Change detection outputs

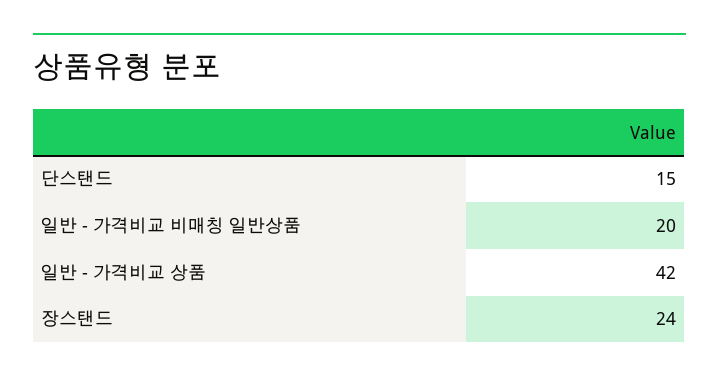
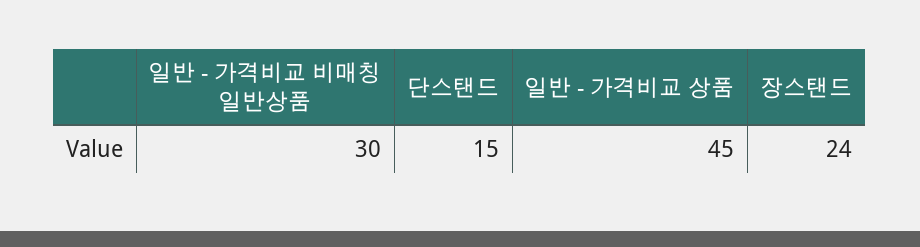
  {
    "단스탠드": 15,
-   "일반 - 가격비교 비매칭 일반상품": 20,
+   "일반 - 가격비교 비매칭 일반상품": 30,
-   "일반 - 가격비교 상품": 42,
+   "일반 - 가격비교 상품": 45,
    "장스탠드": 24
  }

---

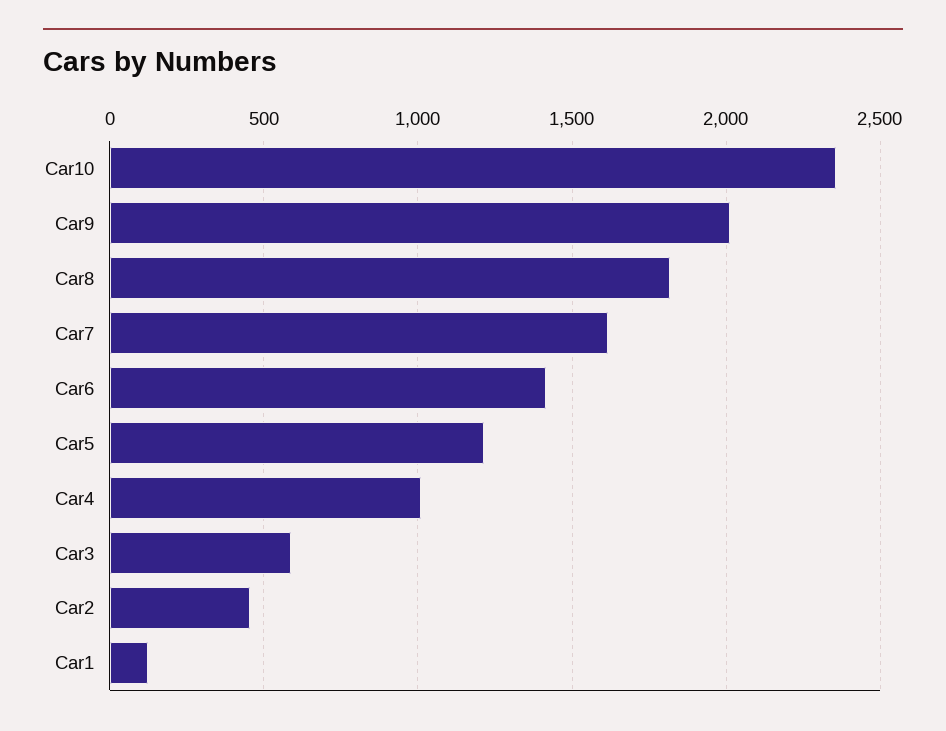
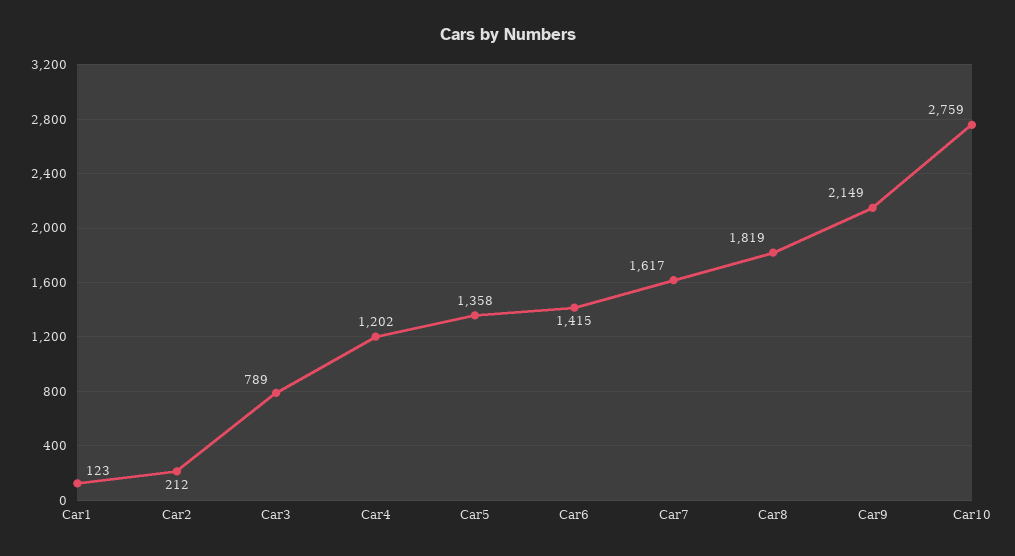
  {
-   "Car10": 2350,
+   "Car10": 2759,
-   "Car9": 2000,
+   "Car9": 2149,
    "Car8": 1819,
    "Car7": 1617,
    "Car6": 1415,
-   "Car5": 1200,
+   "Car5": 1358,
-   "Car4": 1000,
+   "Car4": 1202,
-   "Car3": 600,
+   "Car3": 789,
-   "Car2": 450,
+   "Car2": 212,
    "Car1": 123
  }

*EXERCISE AIM*: Looking at the entries above, work out how many lines contain the word "가격비교", then reply with only that figure.

*RESPONSE*: 4